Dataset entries
☆ ☆ ☆ ☆

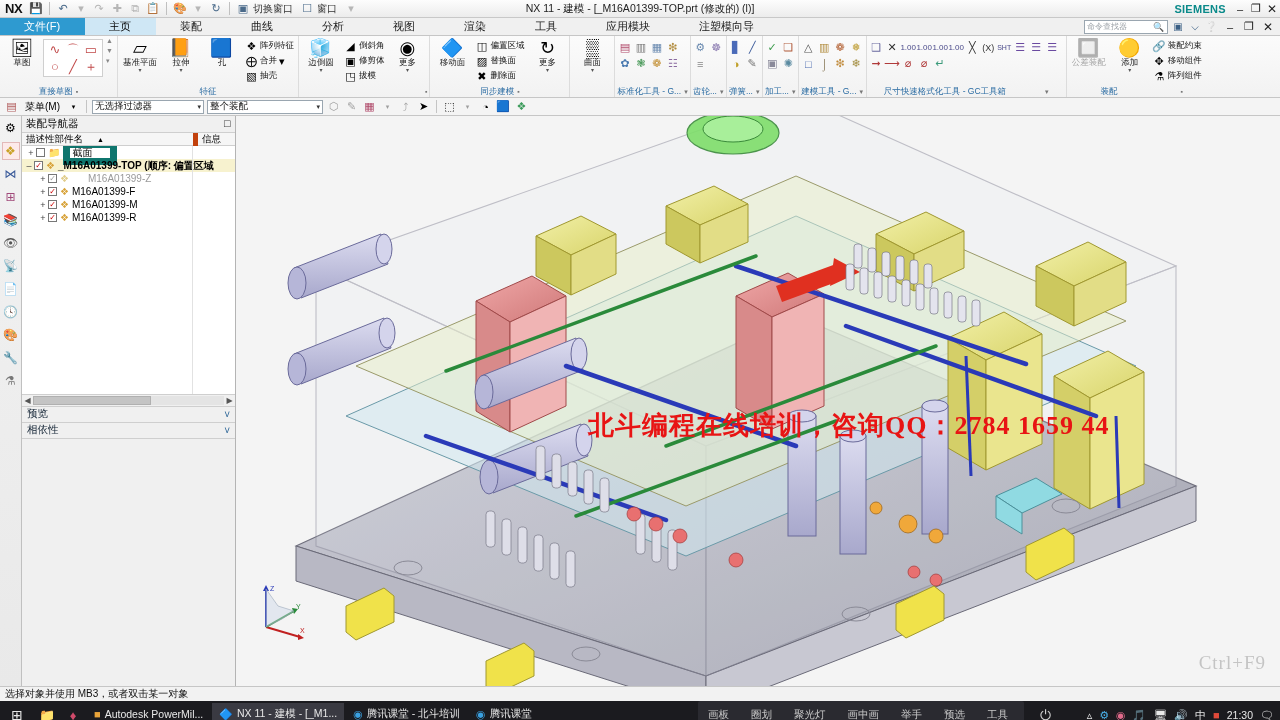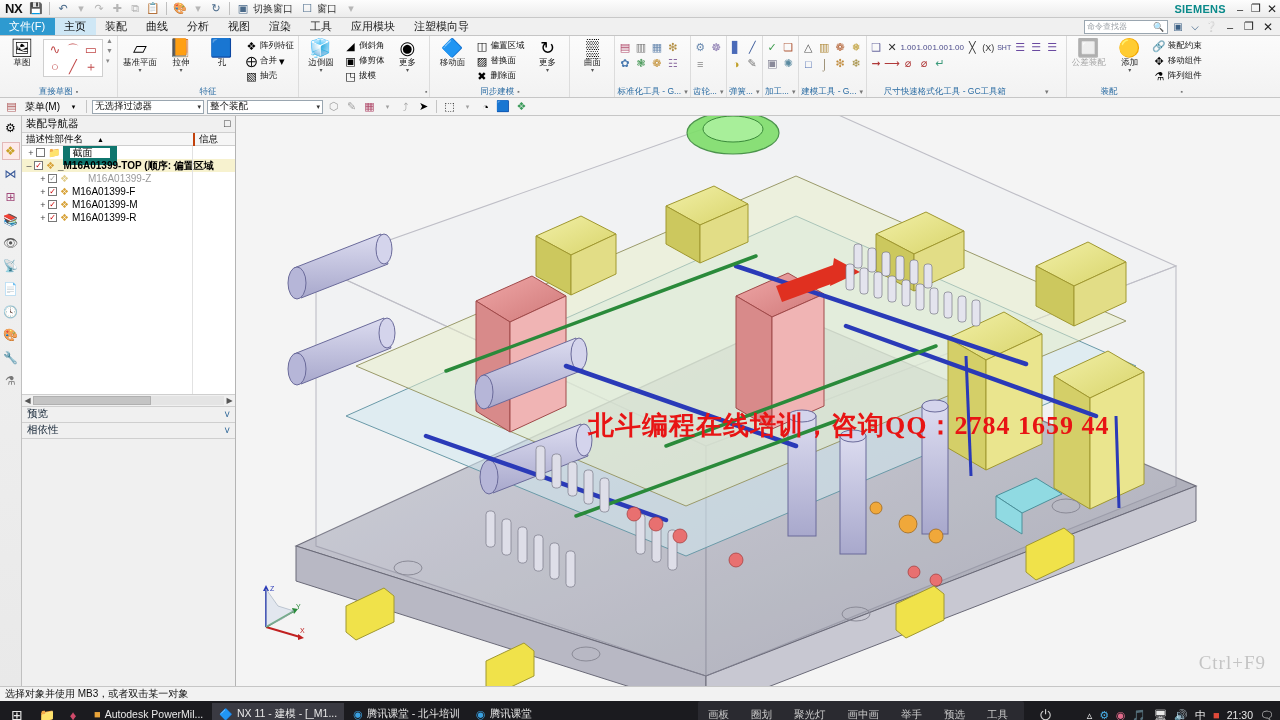--- a/index.html
+++ b/index.html
@@ -218,6 +218,7 @@
     <span class="qat-lbl">窗口</span>
     <span class="ic dim">▾</span>
   </div>
+  <div class="title-center">NX 11 - 建模 - [_M16A01399-TOP.prt  (修改的)    (l)]</div>
   <span class="siemens">SIEMENS</span>
   <span class="wbtn">–</span>
   <span class="wbtn">❐</span>

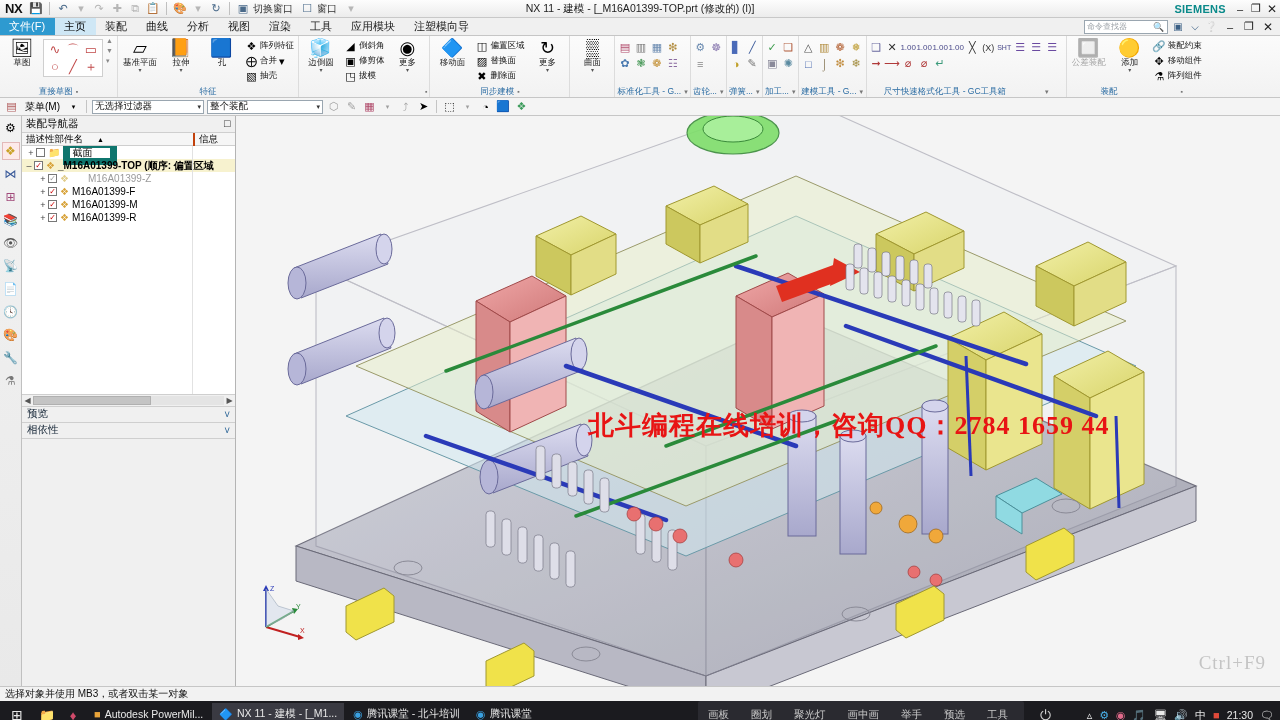--- a/index.html
+++ b/index.html
@@ -41,7 +41,7 @@
     display:flex; align-items:stretch; position:relative;
   }
   .tab{
-    padding:0 9px; display:flex;align-items:center; font-size:11px; color:#1a1a1a;
+    padding:0 24px; display:flex;align-items:center; font-size:11px; color:#1a1a1a;
     border-right:1px solid transparent;
   }
   .tab.file{ background:#2e9ad0; color:#fff; }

☆ ☆ ☆ ☆

▶ **TASK**:
Copy nothing except the lines from the one with "display:flex; align-items:stretch; position:relative;" through the end of the records; keep each exactly as it appears, first and last included.

▶ **PROBLEM SOLUTION**:
     display:flex; align-items:stretch; position:relative;
   }
   .tab{
-    padding:0 9px; display:flex;align-items:center; font-size:11px; color:#1a1a1a;
+    padding:0 24px; display:flex;align-items:center; font-size:11px; color:#1a1a1a;
     border-right:1px solid transparent;
   }
   .tab.file{ background:#2e9ad0; color:#fff; }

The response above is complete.